The flush was rising again, for a completely different reason this time. “No fair remembering everything I say. Especially after a couple of beers.”

“So, I should be a dumb jock and just stare vacantly out of my not-good-looking face, is that it? Smiling, of course.”

“You’re not a dumb jock, and there’s no way anyone could miss it, all right?” she said with a sigh. “Except me, but as we’ve just discussed, I was prejudiced.”

“I like that
was
.”

“So,” she said, working determinedly on her salad again, “not so many dark secrets of your own, huh? Football star from about . . . oh, junior high, I’m guessing. Money, stardom, good-looking . . . body,” she added to another grin, “and the hometown hero, too? You really do have it all, don’t you?”

“Don’t have the football career anymore,” he reminded her. “Only have half the money, too, since the divorce. Less than half since that little gift to the university. Don’t have a wife, either. And as you pointed out,” he said with a sigh of his own, “I don’t even have a handsome face. Dang it.”

She wanted to ask him about the wife, but how could she? She was beginning to wonder why any woman would have left Cal, but that’s what had happened, according to Rochelle. “I suppose there are worse things than being the hometown hero,” she said instead.

“Yeah. The good part is, you get to live in your hometown again. The bad part is, you have to live in your hometown again. Not everybody loves a hero.”

She looked up from her salad. “Jealousy,” she guessed.

“Yep. Everything’s got a price. Most people around here take you for who you are, though. What I like about living here.
Why
I’m living here. It’s not about what you do for folks around here, or about how much you’ve got. It’s about who you are. If I set myself up all fancy, that wouldn’t impress anybody. Just the opposite. They’d think I was a jerk.”

“And you’re not.”

He shrugged. “Well, I don’t know. What do you think?”

“That it’s pretty obvious you’re not a jerk, not underneath. And,” she went on, because it had been nagging at her for days, “speaking of that gift of yours . . . I like this town, too, don’t get me wrong. But you do know, don’t you, that everything that goes on everywhere else goes on here, too?”

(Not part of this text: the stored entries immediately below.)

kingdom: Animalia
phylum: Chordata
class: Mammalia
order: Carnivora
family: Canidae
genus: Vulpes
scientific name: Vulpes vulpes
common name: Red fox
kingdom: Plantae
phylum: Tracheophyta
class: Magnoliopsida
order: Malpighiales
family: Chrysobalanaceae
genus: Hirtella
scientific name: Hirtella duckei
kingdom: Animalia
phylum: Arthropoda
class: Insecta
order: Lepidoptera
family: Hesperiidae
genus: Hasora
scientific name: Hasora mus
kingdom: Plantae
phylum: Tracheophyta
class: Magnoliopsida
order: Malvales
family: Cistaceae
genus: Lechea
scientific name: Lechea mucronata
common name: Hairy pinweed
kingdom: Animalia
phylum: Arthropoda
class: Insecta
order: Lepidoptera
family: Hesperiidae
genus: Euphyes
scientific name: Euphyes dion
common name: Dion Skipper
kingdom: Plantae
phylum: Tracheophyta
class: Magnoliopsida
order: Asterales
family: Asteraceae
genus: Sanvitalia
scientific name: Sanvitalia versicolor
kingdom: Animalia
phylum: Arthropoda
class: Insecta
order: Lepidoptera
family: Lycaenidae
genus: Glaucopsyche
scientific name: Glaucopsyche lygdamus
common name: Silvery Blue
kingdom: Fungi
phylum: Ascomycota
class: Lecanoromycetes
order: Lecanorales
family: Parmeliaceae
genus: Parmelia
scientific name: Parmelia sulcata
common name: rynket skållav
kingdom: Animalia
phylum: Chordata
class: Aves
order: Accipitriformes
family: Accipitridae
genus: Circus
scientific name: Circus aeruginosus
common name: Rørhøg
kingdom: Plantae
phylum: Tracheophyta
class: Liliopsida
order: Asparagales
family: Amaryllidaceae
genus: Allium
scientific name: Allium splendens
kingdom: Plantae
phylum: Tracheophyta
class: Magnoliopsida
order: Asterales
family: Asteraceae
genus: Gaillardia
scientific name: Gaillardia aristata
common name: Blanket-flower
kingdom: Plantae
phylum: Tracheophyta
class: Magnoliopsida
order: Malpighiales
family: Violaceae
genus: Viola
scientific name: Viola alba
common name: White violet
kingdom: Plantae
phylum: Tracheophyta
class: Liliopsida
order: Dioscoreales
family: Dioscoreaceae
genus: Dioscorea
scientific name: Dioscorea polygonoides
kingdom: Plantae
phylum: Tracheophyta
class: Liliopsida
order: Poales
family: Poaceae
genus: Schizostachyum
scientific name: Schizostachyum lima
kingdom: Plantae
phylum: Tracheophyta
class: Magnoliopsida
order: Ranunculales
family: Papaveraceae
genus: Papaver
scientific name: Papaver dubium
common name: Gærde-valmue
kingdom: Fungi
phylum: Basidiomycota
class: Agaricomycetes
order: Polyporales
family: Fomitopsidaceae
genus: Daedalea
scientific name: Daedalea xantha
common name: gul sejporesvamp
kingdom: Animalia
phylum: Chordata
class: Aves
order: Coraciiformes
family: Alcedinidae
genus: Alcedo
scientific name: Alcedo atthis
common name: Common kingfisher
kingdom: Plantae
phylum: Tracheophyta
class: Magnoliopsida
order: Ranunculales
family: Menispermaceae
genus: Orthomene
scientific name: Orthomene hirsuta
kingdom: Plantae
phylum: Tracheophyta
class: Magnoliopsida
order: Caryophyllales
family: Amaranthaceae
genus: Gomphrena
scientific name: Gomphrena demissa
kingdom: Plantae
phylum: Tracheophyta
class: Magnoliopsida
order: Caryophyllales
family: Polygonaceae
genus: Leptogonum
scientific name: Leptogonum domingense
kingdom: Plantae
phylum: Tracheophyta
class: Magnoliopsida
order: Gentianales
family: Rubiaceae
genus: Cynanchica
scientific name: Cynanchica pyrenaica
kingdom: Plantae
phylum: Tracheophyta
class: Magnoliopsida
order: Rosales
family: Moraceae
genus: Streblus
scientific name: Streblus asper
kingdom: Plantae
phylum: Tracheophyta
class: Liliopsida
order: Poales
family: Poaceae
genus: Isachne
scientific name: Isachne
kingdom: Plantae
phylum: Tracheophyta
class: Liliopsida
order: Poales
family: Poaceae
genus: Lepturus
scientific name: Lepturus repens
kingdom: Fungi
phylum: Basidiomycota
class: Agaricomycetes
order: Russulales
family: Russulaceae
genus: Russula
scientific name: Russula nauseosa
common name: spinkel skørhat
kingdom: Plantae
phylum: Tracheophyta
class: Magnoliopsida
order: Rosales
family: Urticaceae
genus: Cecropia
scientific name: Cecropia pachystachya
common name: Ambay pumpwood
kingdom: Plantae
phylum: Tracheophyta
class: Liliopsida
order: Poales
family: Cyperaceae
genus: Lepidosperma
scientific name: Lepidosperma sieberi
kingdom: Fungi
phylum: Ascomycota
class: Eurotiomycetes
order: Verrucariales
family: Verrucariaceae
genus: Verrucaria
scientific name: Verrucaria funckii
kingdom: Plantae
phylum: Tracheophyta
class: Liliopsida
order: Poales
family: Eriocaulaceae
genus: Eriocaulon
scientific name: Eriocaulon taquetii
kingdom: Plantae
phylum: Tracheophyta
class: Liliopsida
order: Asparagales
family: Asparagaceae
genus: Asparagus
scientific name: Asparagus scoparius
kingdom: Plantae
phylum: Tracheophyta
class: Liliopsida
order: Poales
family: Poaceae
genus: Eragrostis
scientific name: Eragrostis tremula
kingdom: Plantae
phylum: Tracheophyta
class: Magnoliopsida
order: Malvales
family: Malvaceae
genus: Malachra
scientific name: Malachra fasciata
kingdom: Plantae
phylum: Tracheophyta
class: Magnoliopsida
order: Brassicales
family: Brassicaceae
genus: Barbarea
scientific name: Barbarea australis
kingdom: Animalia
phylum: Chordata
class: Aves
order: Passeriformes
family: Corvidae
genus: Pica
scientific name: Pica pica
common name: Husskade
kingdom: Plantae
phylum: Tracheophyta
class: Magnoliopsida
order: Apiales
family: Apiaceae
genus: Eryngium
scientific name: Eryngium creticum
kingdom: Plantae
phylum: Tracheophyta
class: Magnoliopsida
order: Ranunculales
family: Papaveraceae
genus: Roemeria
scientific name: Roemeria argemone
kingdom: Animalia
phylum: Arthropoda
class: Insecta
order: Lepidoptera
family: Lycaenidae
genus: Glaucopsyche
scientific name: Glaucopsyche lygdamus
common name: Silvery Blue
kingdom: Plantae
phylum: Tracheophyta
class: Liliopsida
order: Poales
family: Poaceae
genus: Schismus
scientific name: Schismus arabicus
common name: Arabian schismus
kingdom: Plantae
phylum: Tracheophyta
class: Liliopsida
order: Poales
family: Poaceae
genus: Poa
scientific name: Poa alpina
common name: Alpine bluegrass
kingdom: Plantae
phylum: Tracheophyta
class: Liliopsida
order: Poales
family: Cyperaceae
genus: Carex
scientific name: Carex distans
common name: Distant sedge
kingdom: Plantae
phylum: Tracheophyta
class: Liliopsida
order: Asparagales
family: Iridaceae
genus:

“Like what?” He looked startled, and no wonder. Why couldn’t she just flirt? Why did she always have to make things serious? Because she
was
serious, and she couldn’t help it.

“Thinking about recruiting women to the university . . .” she said. “We keep overlooking one thing. That they need to be safe there.”

“And they’re not?”

“Have you heard that statistic, that one in five women is sexually assaulted in college?”

“I have,” he said, shifting gears right along with her, because Cal was anything but slow. “And I believe it. I went to college on a football scholarship.”

“And were in a fraternity, I’ll bet.”

“Yes,” he said, “I was in a fraternity. Although I don’t think that’s the only place parties happen, or rape happens, if we’re putting it on the table here. But I wouldn’t have said this university has any worse record than anyplace else. Probably better. And aren’t there training sessions and things like that now? I’m sure I saw something about that recently. Kind of a big deal, isn’t it?”

“You’d think,” she said, “if things were really changing.”

“So this is happening? You’re hinting around, and I don’t have a clue. Where is this coming from?”

“Remember when we were in your truck,” she said, “and the police car went by so fast? And you said something about the university’s finest keeping the streets safe?”

“I’m not likely to forget that, am I? Scared me to death, with you not in a shoulder belt.”

She set aside the feeling that gave her. “Well, I don’t think your campus police, or the university administration, either, is exactly with the program. However well the sexual assault prevention program is working, and I’m not sure it is, because I’ve done some research this week. Even when you’ve got straight-up attempted forcible rape, the classic case, breaking and entering, they don’t seem nearly as concerned as they ought to be.”

“All right.” He set the remains of his sandwich down. “Let’s have the story.” He beckoned to her. “Come on. Let’s have it.”